A Winston-Salem resident pleaded guilty last week to securities fraud in the well-publicized case of a $100 million deli.

On Dec. 20, 64-year-old James Patten admitted he helped artificially inflate the values of two publicly traded companies — one of which, Hometown International, held a single asset. It was a deli in suburban Philadelphia that never generated more than $40,000 in annual revenue, regulators say.

Nonetheless, at various points in 2021 and 2022, Hometown International’s stock rose above $14 a share, giving the company with a single deli a market value north of $100 million.

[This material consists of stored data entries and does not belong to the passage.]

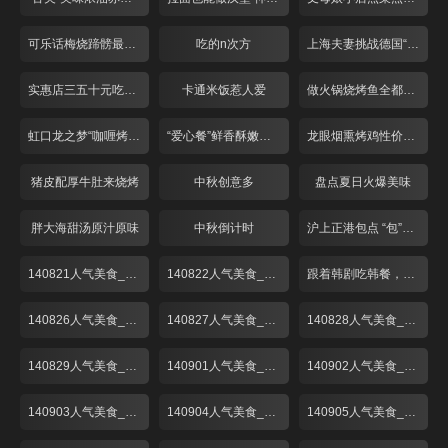
可乐话梅烧蹄髈最开胃
吃的n次方
上海夫妻挑战德国“咸猪手”
实惠店三五十元吃牛排
卡通米饭惹人爱
做火锅烧烤鱼全都不用水？
虹口龙之梦“咖喱烤鱼”
“爱心餐”鲜香酥嫩啤酒鸭
龙眼烟熏烤鸡性价比超高
猪皮配厚牛肚来烧烤
中秋创意多
盘点夏日火爆美味
胖大海甜汤原汁原味
中秋倒计时
沪上正港包点 “包”你喜欢
140821人气美食_001
140822人气美食_001
跟着韩剧吃韩餐，解锁时下最in美食“部队锅”
140826人气美食_001
140827人气美食_001
140828人气美食_001
140829人气美食_001
140901人气美食_001
140902人气美食_001
140903人气美食_001
140904人气美食_001
140905人气美食_001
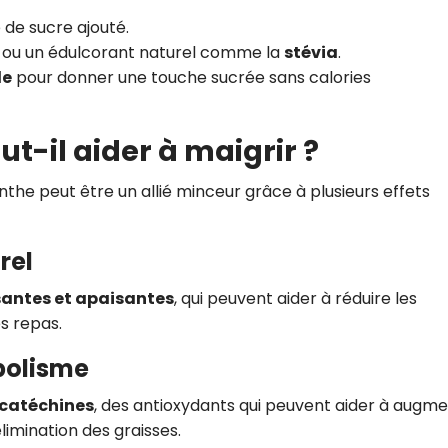
 de sucre ajouté.
l ou un édulcorant naturel comme la
stévia
.
le
pour donner une touche sucrée sans calories
ut-il aider à maigrir ?
enthe peut être un allié minceur grâce à plusieurs effets
rel
santes et apaisantes
, qui peuvent aider à réduire les
es repas.
bolisme
 catéchines
, des antioxydants qui peuvent aider à augm
élimination des graisses.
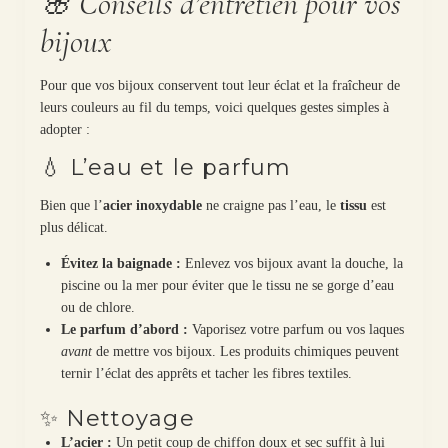
🌸 Conseils d’entretien pour vos
bijoux
Pour que vos bijoux conservent tout leur éclat et la fraîcheur de
leurs couleurs au fil du temps, voici quelques gestes simples à
adopter :
💧 L’eau et le parfum
Bien que l’
acier inoxydable
ne craigne pas l’eau, le
tissu
est
plus délicat.
Évitez la baignade :
Enlevez vos bijoux avant la douche, la
piscine ou la mer pour éviter que le tissu ne se gorge d’eau
ou de chlore.
Le parfum d’abord :
Vaporisez votre parfum ou vos laques
avant
de mettre vos bijoux. Les produits chimiques peuvent
ternir l’éclat des apprêts et tacher les fibres textiles.
✨ Nettoyage
L’acier :
Un petit coup de chiffon doux et sec suffit à lui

Patten admitted he and two co-defendants, Peter Coker Sr. of Chapel Hill and his son Peter Coker Jr., coordinated trading events called wash trading and match trading to mislead the public about Hometown’s stock activity. The defendants then sought to profit from the exorbitant market capitalization by entering a reverse merger, in which a private company absorbs a public one, according to the United States Attorney’s Office District of New Jersey.

According to Patten’s plea, the defendants also manipulated the stock of a shell company called E-Waste Corp., which reached a market capitalization of around $120 million despite earning no revenue.

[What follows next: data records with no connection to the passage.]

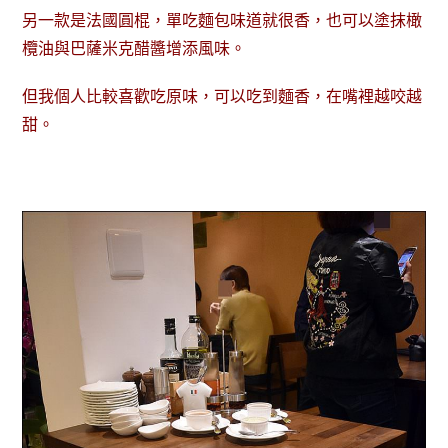
另一款是法國圓棍，單吃麵包味道就很香，也可以塗抹橄
欖油與巴薩米克醋醬增添風味。
但我個人比較喜歡吃原味，可以吃到麵香，在嘴裡越咬越
甜。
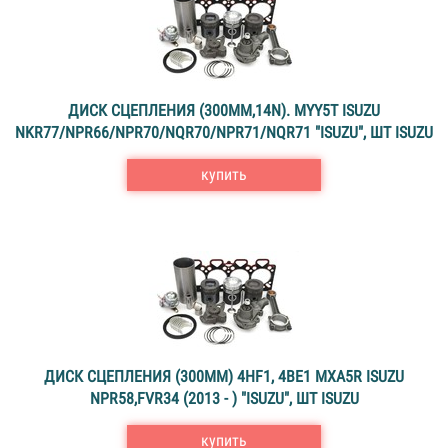
ДИСК СЦЕПЛЕНИЯ (300MM,14N). MYY5T ISUZU
NKR77/NPR66/NPR70/NQR70/NPR71/NQR71 "ISUZU", ШТ ISUZU
купить
ДИСК СЦЕПЛЕНИЯ (300MM) 4HF1, 4BE1 MXA5R ISUZU
NPR58,FVR34 (2013 - ) "ISUZU", ШТ ISUZU
купить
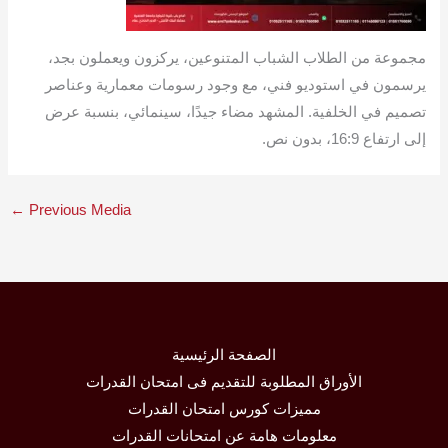
مجموعة من الطلاب الشباب المتنوعين، يركزون ويعملون بجد،
يرسمون في استوديو فني، مع وجود رسومات معمارية وعناصر
تصميم في الخلفية. المشهد مضاء جيدًا، سينمائي، بنسبة عرض
إلى ارتفاع 16:9، بدون نص.
←
Previous Media
الصفحة الرئيسية
الأوراق المطلوبة للتقديم فى امتحان القدرات
مميزات كورس امتحان القدرات
معلومات هامة عن امتحانات القدرات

Patten pleaded guilty to one count of securities fraud and another count of conspiracy to commit securities fraud. He was initially charged with 12 counts overall. The securities fraud charge carries a maximum penalty of 20 years in prison and a $5 million fine.

He is scheduled to be sentenced on April 23.

This isn’t Patten’s first fraud conviction. In 2010, he pleaded guilty to one count of mail fraud for misusing an investor’s funds and sending them a fake account statement.

Neither Coker Sr. or Coker Jr. have entered pleas. The father remains free on bond while his son is being held without bond after being arrested as a fugitive in Thailand earlier this year.

According to prosecutors, another part of Patten and the Cokers’ scheme involved enriching the Carrboro investment firm Tryon Capital, which Coker Sr. controlled. According to the indictment in September 2022, Hometown International and E-Waste paid Tryon thousands of dollars a month in a “consulting agreement.”

Tryon Capital is now listed as “dissolved,” on the North Carolina Secretary of State’s website. And the deli is closed.